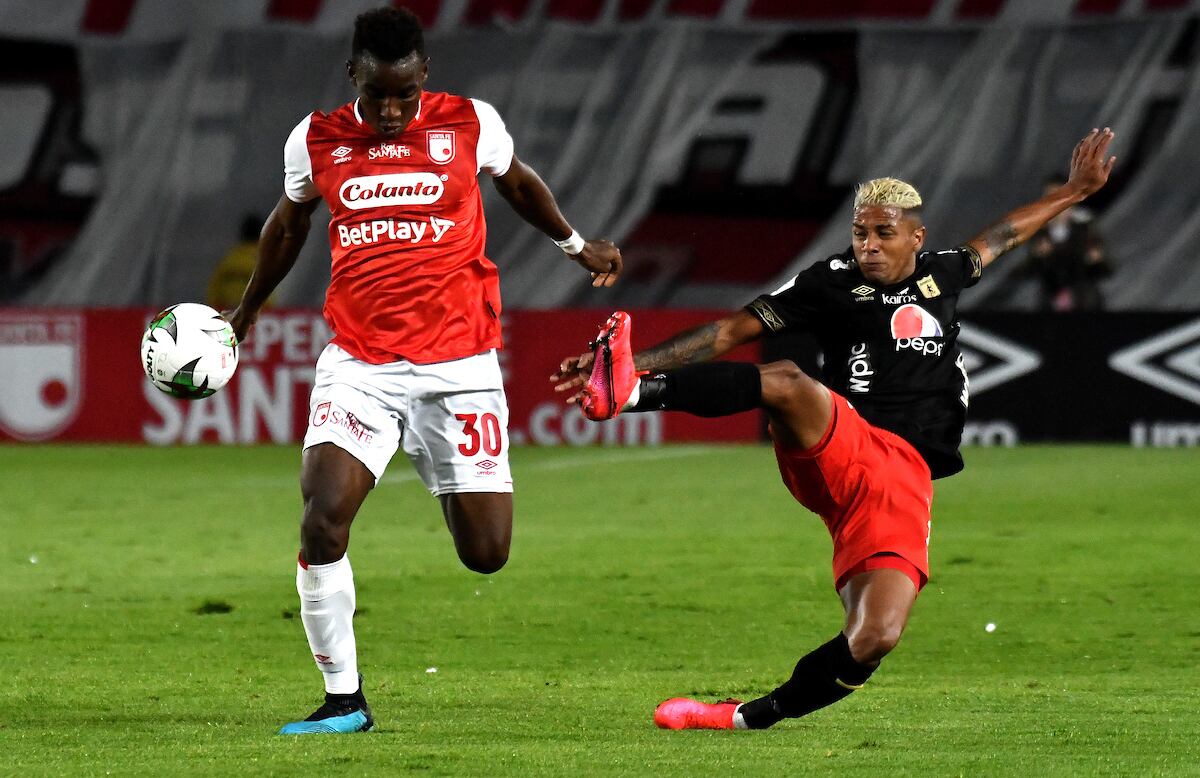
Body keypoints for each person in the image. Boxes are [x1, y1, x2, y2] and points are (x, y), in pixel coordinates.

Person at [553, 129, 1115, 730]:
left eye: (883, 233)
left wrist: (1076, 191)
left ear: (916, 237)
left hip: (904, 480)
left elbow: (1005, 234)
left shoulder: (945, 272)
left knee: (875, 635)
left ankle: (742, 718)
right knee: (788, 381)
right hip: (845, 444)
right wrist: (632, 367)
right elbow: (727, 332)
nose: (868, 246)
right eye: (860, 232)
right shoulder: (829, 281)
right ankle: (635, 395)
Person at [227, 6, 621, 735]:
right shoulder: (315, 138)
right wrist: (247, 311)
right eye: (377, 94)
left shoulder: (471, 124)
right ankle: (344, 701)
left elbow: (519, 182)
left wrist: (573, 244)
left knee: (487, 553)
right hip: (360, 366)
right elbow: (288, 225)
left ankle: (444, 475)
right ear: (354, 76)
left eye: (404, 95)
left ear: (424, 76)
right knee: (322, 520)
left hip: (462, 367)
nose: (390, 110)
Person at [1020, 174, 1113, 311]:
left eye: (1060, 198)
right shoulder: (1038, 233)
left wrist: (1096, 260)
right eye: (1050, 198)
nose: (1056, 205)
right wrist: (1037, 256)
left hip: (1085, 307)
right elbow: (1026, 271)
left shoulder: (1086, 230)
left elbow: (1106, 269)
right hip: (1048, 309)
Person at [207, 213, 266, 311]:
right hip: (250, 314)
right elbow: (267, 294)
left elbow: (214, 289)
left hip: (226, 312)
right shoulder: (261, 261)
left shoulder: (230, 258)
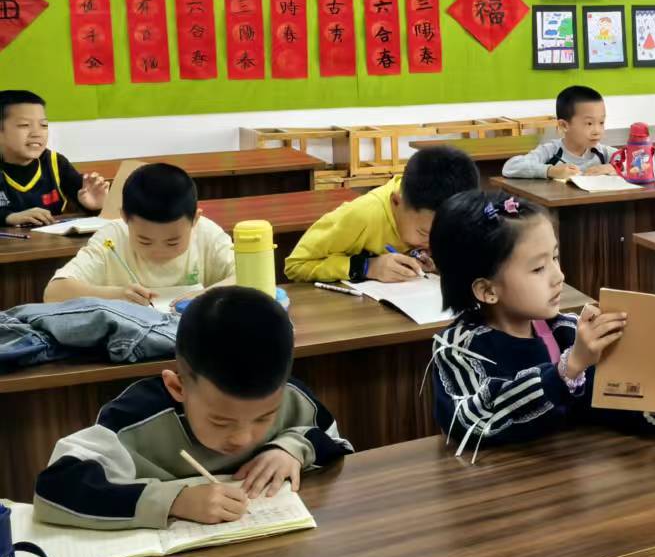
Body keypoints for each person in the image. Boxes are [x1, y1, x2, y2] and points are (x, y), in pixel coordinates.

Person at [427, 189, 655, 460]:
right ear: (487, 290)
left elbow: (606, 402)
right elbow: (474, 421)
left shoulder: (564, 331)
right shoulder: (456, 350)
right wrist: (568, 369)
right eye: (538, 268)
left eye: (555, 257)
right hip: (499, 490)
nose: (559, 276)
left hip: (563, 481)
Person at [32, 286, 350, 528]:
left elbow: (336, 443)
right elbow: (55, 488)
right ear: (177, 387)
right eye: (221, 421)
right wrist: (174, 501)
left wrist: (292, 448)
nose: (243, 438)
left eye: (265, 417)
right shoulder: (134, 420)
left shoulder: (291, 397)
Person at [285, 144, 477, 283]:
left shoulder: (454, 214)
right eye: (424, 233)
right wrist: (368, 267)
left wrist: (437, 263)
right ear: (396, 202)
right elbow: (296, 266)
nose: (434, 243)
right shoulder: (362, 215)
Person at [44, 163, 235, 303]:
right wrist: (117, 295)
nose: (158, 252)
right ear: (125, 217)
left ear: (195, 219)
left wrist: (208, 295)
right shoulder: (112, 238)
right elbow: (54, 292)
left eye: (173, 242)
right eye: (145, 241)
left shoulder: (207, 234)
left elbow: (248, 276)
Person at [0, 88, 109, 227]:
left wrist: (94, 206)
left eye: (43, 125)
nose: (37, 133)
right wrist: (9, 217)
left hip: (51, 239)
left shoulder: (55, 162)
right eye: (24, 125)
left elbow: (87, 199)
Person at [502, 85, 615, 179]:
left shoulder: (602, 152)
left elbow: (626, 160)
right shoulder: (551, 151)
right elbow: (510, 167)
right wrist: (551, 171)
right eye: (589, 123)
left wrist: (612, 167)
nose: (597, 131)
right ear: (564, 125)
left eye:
· · · · ·
What is required:
An exact copy of the records is required. Pictures do not belong in it.

Answer space:
Body keypoints for each person in the image. Boxes are [x1, y1, x2, y2] and points are (x, y), in pixel coordinates.

Person at [553, 129, 1115, 730]:
left eye: (883, 233)
left wrist: (1076, 191)
left ear: (916, 237)
left hip: (904, 480)
left elbow: (1005, 234)
left shoulder: (945, 272)
left knee: (875, 635)
left ankle: (742, 718)
right knee: (788, 381)
right hip: (845, 444)
right wrist: (632, 367)
right elbow: (727, 332)
nose: (868, 246)
right eye: (860, 232)
right shoulder: (829, 281)
right ankle: (635, 395)
Person at [227, 6, 621, 735]:
right shoulder: (315, 138)
right wrist: (247, 311)
right eye: (377, 94)
left shoulder: (471, 124)
right ankle: (344, 701)
left elbow: (519, 182)
left wrist: (573, 244)
left knee: (487, 553)
right hip: (360, 366)
right elbow: (288, 225)
left ankle: (444, 475)
right ear: (354, 76)
left eye: (404, 95)
left ear: (424, 76)
right knee: (322, 520)
left hip: (462, 367)
nose: (390, 110)
Person at [1020, 174, 1113, 311]:
left eye: (1060, 198)
right shoulder: (1038, 233)
left wrist: (1096, 260)
right eye: (1050, 198)
nose: (1056, 205)
right wrist: (1037, 256)
left hip: (1085, 307)
right elbow: (1026, 271)
left shoulder: (1086, 230)
left elbow: (1106, 269)
right hip: (1048, 309)
Person at [207, 213, 266, 311]:
right hip: (250, 314)
right elbow: (267, 294)
left elbow: (214, 289)
left hip: (226, 312)
right shoulder: (261, 261)
left shoulder: (230, 258)
Body keypoints for each person in the image. Boxes are [x1, y1, x2, y2] and points are (x, y), in pixel coordinates.

Person at [427, 189, 655, 460]:
right ear: (487, 290)
left elbow: (606, 402)
right elbow: (474, 421)
left shoulder: (564, 331)
right shoulder: (456, 350)
right wrist: (568, 369)
right eye: (538, 268)
left eye: (555, 257)
right hip: (499, 490)
nose: (559, 276)
left hip: (563, 481)
Person at [32, 286, 350, 528]:
left elbow: (336, 443)
right elbow: (55, 488)
right ear: (177, 387)
right eye: (221, 421)
right wrist: (174, 501)
left wrist: (292, 448)
nose: (243, 438)
left eye: (265, 417)
right shoulder: (134, 420)
left shoulder: (291, 397)
Person at [285, 144, 477, 283]:
left shoulder: (454, 214)
right eye: (424, 233)
right wrist: (368, 267)
left wrist: (437, 263)
right ear: (396, 202)
right elbow: (296, 266)
nose: (434, 243)
right shoulder: (362, 215)
Person at [44, 163, 235, 303]:
right wrist: (117, 295)
nose: (158, 252)
right ear: (125, 217)
left ear: (195, 219)
left wrist: (208, 295)
right shoulder: (112, 238)
right elbow: (54, 292)
left eye: (173, 242)
right eye: (145, 241)
left shoulder: (207, 234)
left elbow: (248, 276)
Person at [0, 88, 109, 227]:
left wrist: (94, 206)
left eye: (43, 125)
nose: (37, 133)
right wrist: (9, 217)
left hip: (51, 239)
left shoulder: (55, 162)
right eye: (24, 125)
left elbow: (87, 199)
Person at [502, 85, 615, 179]:
left shoulder: (602, 152)
left elbow: (626, 160)
right shoulder: (551, 151)
right elbow: (510, 167)
right wrist: (551, 171)
right eye: (589, 123)
left wrist: (612, 167)
nose: (597, 131)
right ear: (564, 125)
left eye:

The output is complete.